A Flashlight App Can Still Collect Your (Completely Unnecessary) Location Data:    Wait, what?! It’s reassuring that the AG’s office has been reading FTC enforcement actions and the revised draft proposes a helpful “When a business collections personal information from a consumer’s mobile device for a purpose that the consumer would not reasonably expect, it [the business] shall provide a just-in-time notice…”. After all, the FTC found that there was a great deal of consumer surprise that the app captured user location. The AG suggests a pop-up window to highlight the data collection undoubtedly included with the conspicuous privacy notice but still likely to surprise consumers, because none of us reads privacy notices anyway.

Third Party Collections:     The earlier version of the rules included a GDPR-like requirement for those collecting personal information indirectly, such as through an ad network or even through the purchase of marketing lists.

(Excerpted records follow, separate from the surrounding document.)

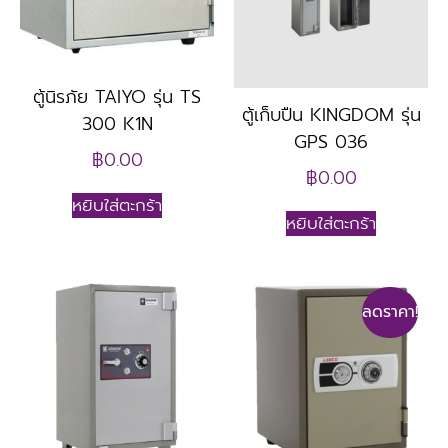
ตู้นิรภัย TAIYO รุ่น TS
ตู้เก็บปืน KINGDOM รุ่น
300 K1N
GPS 036
฿
0.00
฿
0.00
หยิบใส่ตะกร้า
หยิบใส่ตะกร้า
ลดราคา!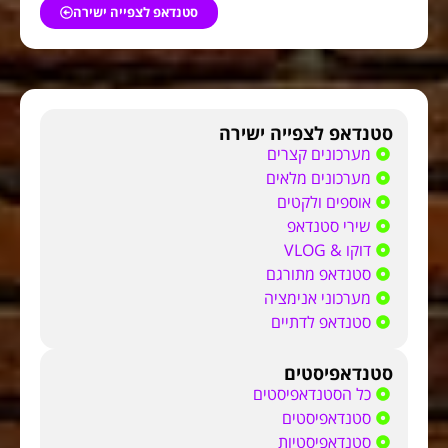
סטנדאפ לצפייה ישירה
סטנדאפ לצפייה ישירה
מערכונים קצרים
מערכונים מלאים
אוספים ולקטים
שירי סטנדאפ
דוקו & VLOG
סטנדאפ מתורגם
מערכוני אנימציה
סטנדאפ לדתיים
סטנדאפיסטים
כל הסטנדאפיסטים
סטנדאפיסטים
סטנדאפיסטיות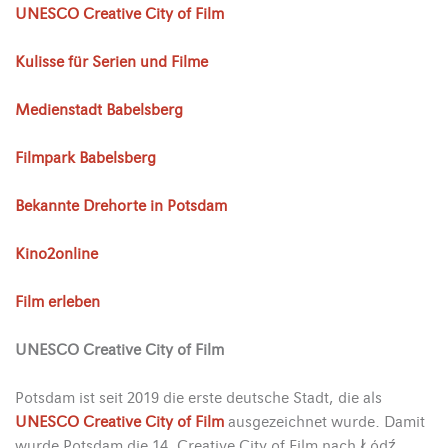
UNESCO Creative City of Film
Kulisse für Serien und Filme
Medienstadt Babelsberg
Filmpark Babelsberg
Bekannte Drehorte in Potsdam
Kino2online
Film erleben
UNESCO Creative City of Film
Potsdam ist seit 2019 die erste deutsche Stadt, die als
UNESCO Creative City of Film
ausgezeichnet wurde. Damit
wurde Potsdam die 14. Creative City of Film nach Łódź,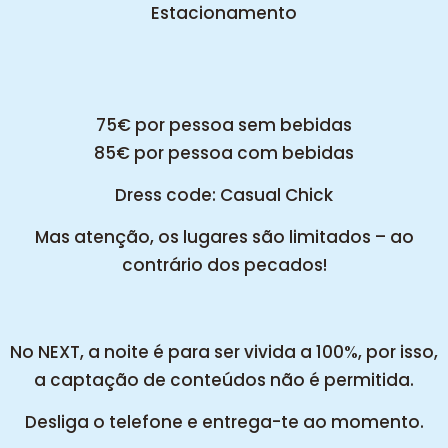
Estacionamento
75€ por pessoa sem bebidas
85€ por pessoa com bebidas
Dress code: Casual Chick
Mas atenção, os lugares são limitados – ao
contrário dos pecados!
No NEXT, a noite é para ser vivida a 100%, por isso,
a captação de conteúdos não é permitida.
Desliga o telefone e entrega-te ao momento.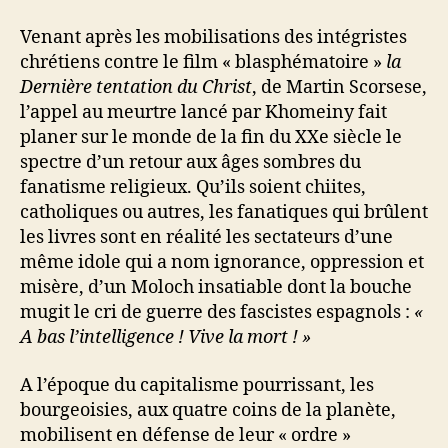
Venant après les mobilisations des intégristes
chrétiens contre le film « blasphématoire »
la
Dernière tentation du Christ
, de Martin Scorsese,
l’appel au meurtre lancé par Khomeiny fait
planer sur le monde de la fin du XXe siècle le
spectre d’un retour aux âges sombres du
fanatisme religieux. Qu’ils soient chiites,
catholiques ou autres, les fanatiques qui brûlent
les livres sont en réalité les sectateurs d’une
même idole qui a nom ignorance, oppression et
misère, d’un Moloch insatiable dont la bouche
mugit le cri de guerre des fascistes espagnols :
«
A bas l’intelligence ! Vive la mort ! »
A l’époque du capitalisme pourrissant, les
bourgeoisies, aux quatre coins de la planète,
mobilisent en défense de leur « ordre »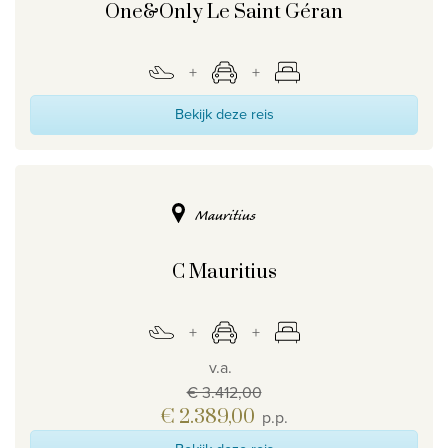
One&Only Le Saint Géran
Bekijk deze reis
Mauritius
C Mauritius
v.a.
€ 3.412,00
€ 2.389,00
p.p.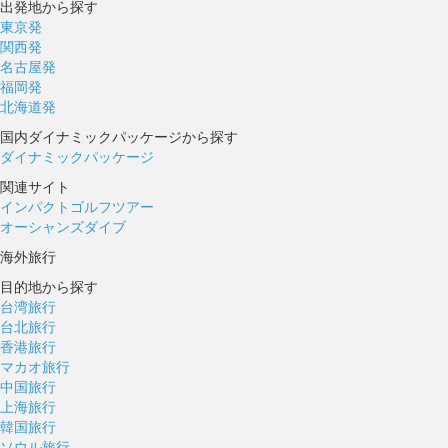
出発地から探す
東京発
関西発
名古屋発
福岡発
北海道発
国内ダイナミックパッケージから探す
ダイナミックパッケージ
関連サイト
インパクトゴルフツアー
オーシャンズダイブ
海外旅行
目的地から探す
台湾旅行
台北旅行
香港旅行
マカオ旅行
中国旅行
上海旅行
韓国旅行
ソウル旅行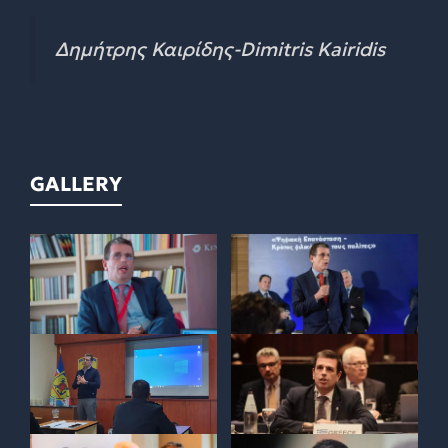
Δημήτρης Καιρίδης-Dimitris Kairidis
GALLERY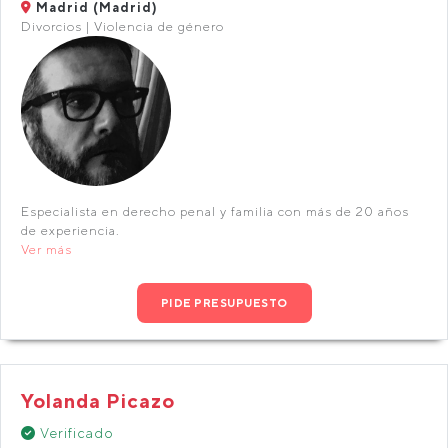
Madrid (Madrid)
Divorcios | Violencia de género
Especialista en derecho penal y familia con más de 20 años
de experiencia.
Ver más
PIDE PRESUPUESTO
Yolanda Picazo
Verificado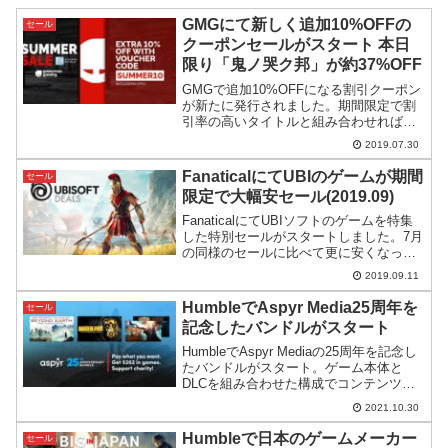
GMGにて新しく追加10%OFFの
セール
クーポンセールがスタート 本日
限り「鬼ノ哭ク邦」が約37%OFF
GMGで追加10%OFFになる割引クーポン
が新たに発行されました。期間限定で割
引率の高いタイトルと組み合わせればよ
り高い効果を発揮してくれそうです。
2019.07.30
FanaticalにてUBIのゲームが期間
セール
限定で大幅安セール(2019.09)
FanaticalにてUBIソフトのゲームを特集
した特別セールがスタートしました。7月
の同様のセールに比べて更に安くなった
もの、なぜか値引きが渋いものなどもあ
2019.09.11
ります。
HumbleでAspyr Media25周年を
セール
記念したバンドルがスタート
HumbleでAspyr Mediaの25周年を記念し
たバンドルがスタート。ゲーム本体と
DLCを組み合わせた構成でコンテンツを
まとめて手に入れやすい構成になってい
2021.10.30
ます。
Humbleで日本のゲームメーカー
セール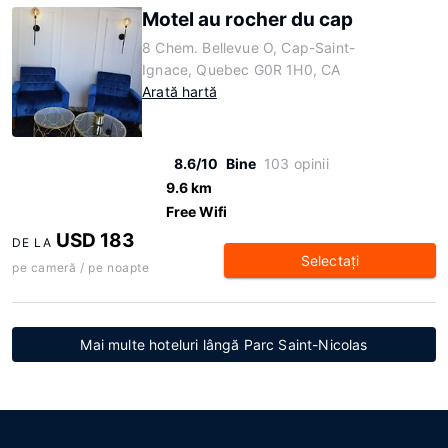
Motel au rocher du cap
8 Chem. Bellevue O, Cap-Saint-
Ignace, Quebec G0R 1H0, CA
Arată hartă
8.6/10
Bine
103 opinii
9.6 km
Free Wifi
USD 183
DE LA
Selectaţi
pe cameră / pe noapte
Mai multe hoteluri lângă Parc Saint-Nicolas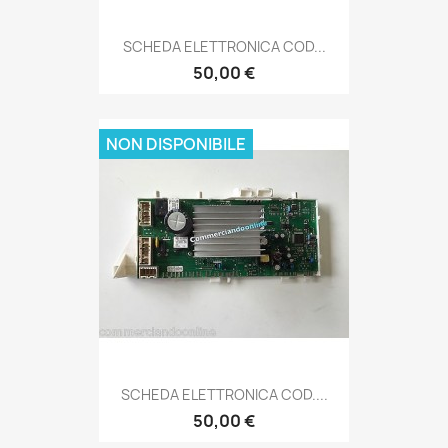
SCHEDA ELETTRONICA COD...
50,00 €
NON DISPONIBILE
SCHEDA ELETTRONICA COD....
50,00 €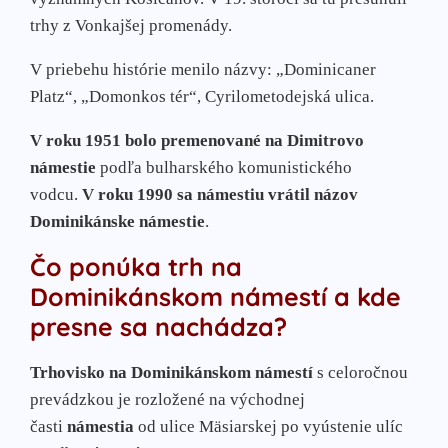
trhy z Vonkajšej promenády.
V priebehu histórie menilo názvy: „Dominicaner
Platz“, „Domonkos tér“, Cyrilometodejská ulica.
V roku 1951 bolo premenované na Dimitrovo
námestie
podľa bulharského komunistického
vodcu.
V roku 1990 sa námestiu vrátil názov
Dominikánske námestie
.
Čo ponúka trh na
Dominikánskom námestí a kde
presne sa nachádza?
Trhovisko na Dominikánskom námestí
s celoročnou
prevádzkou je rozložené na východnej
časti
námestia
od ulice Mäsiarskej po vyústenie ulíc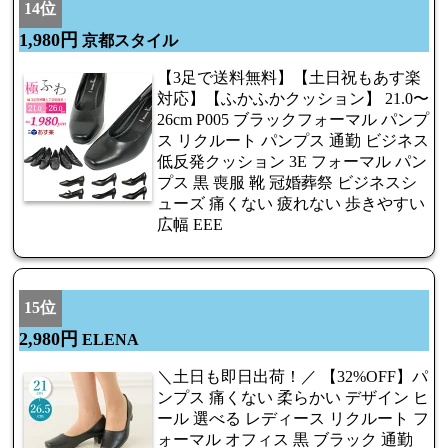
14位
1,980円
京都スタイル
【3足で送料無料】【土日祝もあす楽
対応】【ふかふかクッション】 21.0〜
26cm P005 ブラックフォーマル パンプ
ス リクルート パンプス 通勤 ビジネス
低反発クッション 3E フォーマル パン
プス 黒 喪服 靴 冠婚葬祭 ビジネスシ
ューズ 痛くない 疲れない 歩きやすい
広幅 EEE
15位
2,980円
ELENA
＼土日も即日出荷！／ 【32%OFF】パ
ンプス 痛くない 柔らかい デザイン ヒ
ール 選べる レディース リクルート フ
ォーマル オフィス 黒 ブラック 通勤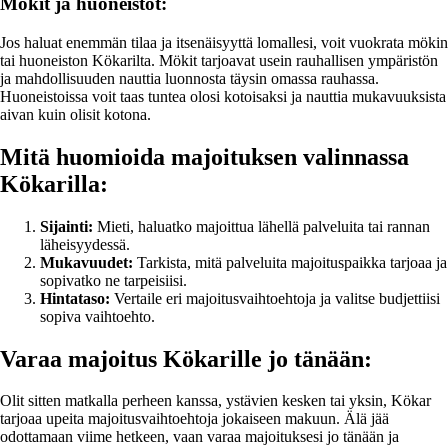
Mökit ja huoneistot:
Jos haluat enemmän tilaa ja itsenäisyyttä lomallesi, voit vuokrata mökin
tai huoneiston Kökarilta. Mökit tarjoavat usein rauhallisen ympäristön
ja mahdollisuuden nauttia luonnosta täysin omassa rauhassa.
Huoneistoissa voit taas tuntea olosi kotoisaksi ja nauttia mukavuuksista
aivan kuin olisit kotona.
Mitä huomioida majoituksen valinnassa
Kökarilla:
Sijainti:
Mieti, haluatko majoittua lähellä palveluita tai rannan
läheisyydessä.
Mukavuudet:
Tarkista, mitä palveluita majoituspaikka tarjoaa ja
sopivatko ne tarpeisiisi.
Hintataso:
Vertaile eri majoitusvaihtoehtoja ja valitse budjettiisi
sopiva vaihtoehto.
Varaa majoitus Kökarille jo tänään:
Olit sitten matkalla perheen kanssa, ystävien kesken tai yksin, Kökar
tarjoaa upeita majoitusvaihtoehtoja jokaiseen makuun. Älä jää
odottamaan viime hetkeen, vaan varaa majoituksesi jo tänään ja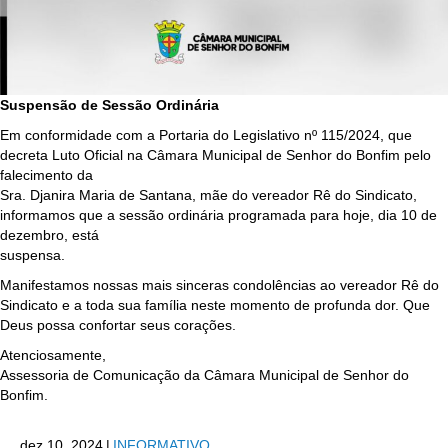
Suspensão de Sessão Ordinária
Em conformidade com a Portaria do Legislativo nº 115/2024, que
decreta Luto Oficial na Câmara Municipal de Senhor do Bonfim pelo
falecimento da
Sra. Djanira Maria de Santana, mãe do vereador Rê do Sindicato,
informamos que a sessão ordinária programada para hoje, dia 10 de
dezembro, está
suspensa.
Manifestamos nossas mais sinceras condolências ao vereador Rê do
Sindicato e a toda sua família neste momento de profunda dor. Que
Deus possa confortar seus corações.
Atenciosamente,
Assessoria de Comunicação da Câmara Municipal de Senhor do
Bonfim.
dez 10, 2024
|
INFORMATIVO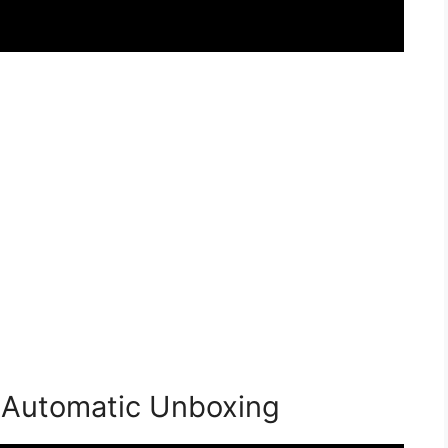
 Automatic Unboxing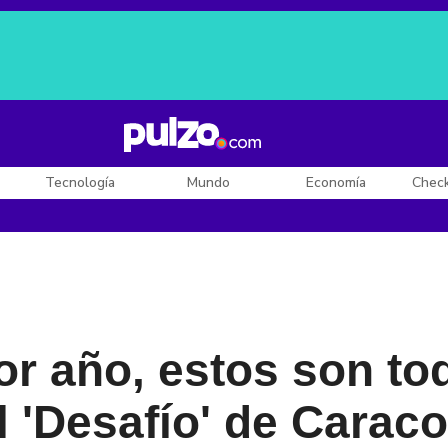
Posesión de De la Espriella
Diego Rueda
Dólar en Colombia
Tecnología
Mundo
Economía
Chec
or año, estos son to
 'Desafío' de Caraco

Under the earlier draft, the receiving business could either send the consumer whose details were acquired a timely notice along with a sale opt-out or get an attestation for the data provider.

Those details have been deleted and now a business collecting indirectly need not “provide a notice at collection to the consumer” if the business is a registered data broker. So as an incentive to data brokers, registration relieves the obligation to tell a consumer that their details have been acquired. But an unregistered data broker or a regular business purchasing a marketing list appear to have the GDPR-like consumer notification that, hey, we’ve bought your data, here’s our privacy notice, and so on. Curious concession to the much-maligned data broker industry.

Opt-Out Button:     As promised, the AG has proposed an opt-out button for Do Not Sell My Personal Info requests. Not being User Experience experts, we find it confusing. The privacy geeks on Twitter exploded over the weekend and generally used impolite words to describe the consumer-friendliness of the graphic. Anyway, you can use your own ‘button,’ but be sure that it is clear to the consumer wishing to opt out.

Two Weeks to Comment:      We have provided a link above to the AG’s redline of the new draft rules, and we encourage all to give it a thorough read. The comment period remains open until February 25th and there are proposed changes beyond those that we have recapped here.